Work task: In the listing below, repeat exactly every line from the first through the line containing "- launch a training", with nothing else.

Source data:
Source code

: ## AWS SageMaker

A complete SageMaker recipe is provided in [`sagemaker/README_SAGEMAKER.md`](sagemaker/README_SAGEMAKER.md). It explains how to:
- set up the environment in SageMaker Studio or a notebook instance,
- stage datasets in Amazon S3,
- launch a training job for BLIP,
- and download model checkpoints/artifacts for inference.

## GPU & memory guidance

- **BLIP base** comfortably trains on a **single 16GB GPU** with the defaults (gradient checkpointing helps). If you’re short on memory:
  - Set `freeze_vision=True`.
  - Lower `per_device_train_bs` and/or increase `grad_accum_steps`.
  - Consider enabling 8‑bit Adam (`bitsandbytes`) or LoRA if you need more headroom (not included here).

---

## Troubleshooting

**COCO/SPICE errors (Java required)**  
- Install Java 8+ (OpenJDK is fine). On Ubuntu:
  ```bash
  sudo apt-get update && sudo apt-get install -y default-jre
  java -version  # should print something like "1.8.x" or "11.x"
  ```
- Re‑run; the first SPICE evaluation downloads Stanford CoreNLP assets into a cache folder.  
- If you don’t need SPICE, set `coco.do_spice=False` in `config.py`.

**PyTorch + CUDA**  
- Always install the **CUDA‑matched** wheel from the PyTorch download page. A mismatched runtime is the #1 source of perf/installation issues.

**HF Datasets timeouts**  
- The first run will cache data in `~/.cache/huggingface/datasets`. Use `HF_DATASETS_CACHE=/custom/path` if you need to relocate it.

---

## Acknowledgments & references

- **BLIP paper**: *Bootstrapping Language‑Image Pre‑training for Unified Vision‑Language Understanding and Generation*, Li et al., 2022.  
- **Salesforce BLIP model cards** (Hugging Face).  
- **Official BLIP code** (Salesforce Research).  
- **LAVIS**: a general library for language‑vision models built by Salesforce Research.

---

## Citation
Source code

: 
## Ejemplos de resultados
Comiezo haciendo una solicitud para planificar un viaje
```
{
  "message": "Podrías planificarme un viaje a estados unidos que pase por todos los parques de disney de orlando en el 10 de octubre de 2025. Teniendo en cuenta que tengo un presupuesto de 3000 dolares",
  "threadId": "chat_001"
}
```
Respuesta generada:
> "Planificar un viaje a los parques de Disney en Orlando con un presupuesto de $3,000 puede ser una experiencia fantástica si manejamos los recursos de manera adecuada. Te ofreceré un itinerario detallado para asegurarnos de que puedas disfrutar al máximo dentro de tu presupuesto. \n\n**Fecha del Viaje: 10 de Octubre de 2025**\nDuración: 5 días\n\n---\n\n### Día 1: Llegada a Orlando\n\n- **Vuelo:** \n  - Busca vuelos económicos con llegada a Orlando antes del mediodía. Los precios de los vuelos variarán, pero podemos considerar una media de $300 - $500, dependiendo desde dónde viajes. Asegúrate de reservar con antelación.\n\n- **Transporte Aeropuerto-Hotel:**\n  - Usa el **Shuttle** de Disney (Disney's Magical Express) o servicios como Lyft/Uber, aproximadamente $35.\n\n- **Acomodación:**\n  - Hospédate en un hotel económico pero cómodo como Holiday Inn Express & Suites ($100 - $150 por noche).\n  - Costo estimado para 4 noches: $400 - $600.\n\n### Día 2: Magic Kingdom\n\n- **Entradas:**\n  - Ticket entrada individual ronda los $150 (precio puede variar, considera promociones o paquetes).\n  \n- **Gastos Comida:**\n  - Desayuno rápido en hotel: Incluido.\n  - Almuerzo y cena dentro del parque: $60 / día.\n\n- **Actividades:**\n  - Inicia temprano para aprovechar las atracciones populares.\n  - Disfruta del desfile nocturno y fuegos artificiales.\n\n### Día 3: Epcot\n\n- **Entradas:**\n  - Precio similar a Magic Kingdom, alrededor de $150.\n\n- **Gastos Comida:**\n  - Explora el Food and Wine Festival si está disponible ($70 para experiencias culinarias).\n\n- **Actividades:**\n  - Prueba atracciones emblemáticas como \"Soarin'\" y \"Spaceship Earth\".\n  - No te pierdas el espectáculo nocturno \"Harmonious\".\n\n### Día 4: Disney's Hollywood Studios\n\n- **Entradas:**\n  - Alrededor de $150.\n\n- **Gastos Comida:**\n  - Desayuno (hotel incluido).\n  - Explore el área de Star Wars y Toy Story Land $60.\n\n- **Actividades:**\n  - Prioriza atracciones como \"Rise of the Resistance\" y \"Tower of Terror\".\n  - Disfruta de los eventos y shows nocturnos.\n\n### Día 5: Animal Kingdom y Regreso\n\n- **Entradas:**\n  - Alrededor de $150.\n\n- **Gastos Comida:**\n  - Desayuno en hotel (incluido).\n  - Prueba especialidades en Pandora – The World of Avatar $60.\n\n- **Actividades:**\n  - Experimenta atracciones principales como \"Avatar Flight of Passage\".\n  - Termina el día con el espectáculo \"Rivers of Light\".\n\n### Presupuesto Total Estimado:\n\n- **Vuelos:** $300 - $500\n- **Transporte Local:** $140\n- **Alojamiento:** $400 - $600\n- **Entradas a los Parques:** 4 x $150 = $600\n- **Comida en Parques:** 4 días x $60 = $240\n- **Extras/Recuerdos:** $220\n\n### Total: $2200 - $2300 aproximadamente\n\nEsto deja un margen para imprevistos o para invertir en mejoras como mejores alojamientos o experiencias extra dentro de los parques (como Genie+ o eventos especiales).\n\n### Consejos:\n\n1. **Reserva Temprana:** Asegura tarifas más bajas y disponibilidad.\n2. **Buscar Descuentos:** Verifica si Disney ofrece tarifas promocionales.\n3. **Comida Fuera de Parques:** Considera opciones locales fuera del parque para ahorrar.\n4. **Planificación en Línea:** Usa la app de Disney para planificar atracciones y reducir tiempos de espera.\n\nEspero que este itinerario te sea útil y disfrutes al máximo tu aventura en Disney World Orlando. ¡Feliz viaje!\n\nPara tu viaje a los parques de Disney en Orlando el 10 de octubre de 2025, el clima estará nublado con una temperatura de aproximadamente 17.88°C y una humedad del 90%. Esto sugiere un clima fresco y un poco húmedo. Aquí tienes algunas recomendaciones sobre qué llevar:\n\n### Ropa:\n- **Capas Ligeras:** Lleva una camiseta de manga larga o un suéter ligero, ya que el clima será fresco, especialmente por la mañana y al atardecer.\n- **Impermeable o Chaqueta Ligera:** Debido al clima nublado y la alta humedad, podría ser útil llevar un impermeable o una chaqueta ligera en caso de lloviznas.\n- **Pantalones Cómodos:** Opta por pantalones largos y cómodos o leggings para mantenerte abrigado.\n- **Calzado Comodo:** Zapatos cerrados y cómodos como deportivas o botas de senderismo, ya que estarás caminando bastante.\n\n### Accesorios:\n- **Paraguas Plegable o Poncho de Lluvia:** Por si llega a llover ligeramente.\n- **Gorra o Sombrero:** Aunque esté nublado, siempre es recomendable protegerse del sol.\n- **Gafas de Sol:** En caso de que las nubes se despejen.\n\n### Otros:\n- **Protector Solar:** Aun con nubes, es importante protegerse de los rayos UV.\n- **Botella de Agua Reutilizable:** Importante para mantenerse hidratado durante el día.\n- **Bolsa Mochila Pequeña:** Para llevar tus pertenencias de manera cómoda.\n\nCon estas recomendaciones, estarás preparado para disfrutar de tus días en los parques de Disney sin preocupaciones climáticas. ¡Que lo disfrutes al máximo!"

Answer to this problem:
Source code

: ## AWS SageMaker

A complete SageMaker recipe is provided in [`sagemaker/README_SAGEMAKER.md`](sagemaker/README_SAGEMAKER.md). It explains how to:
- set up the environment in SageMaker Studio or a notebook instance,
- stage datasets in Amazon S3,
- launch a training job for BLIP,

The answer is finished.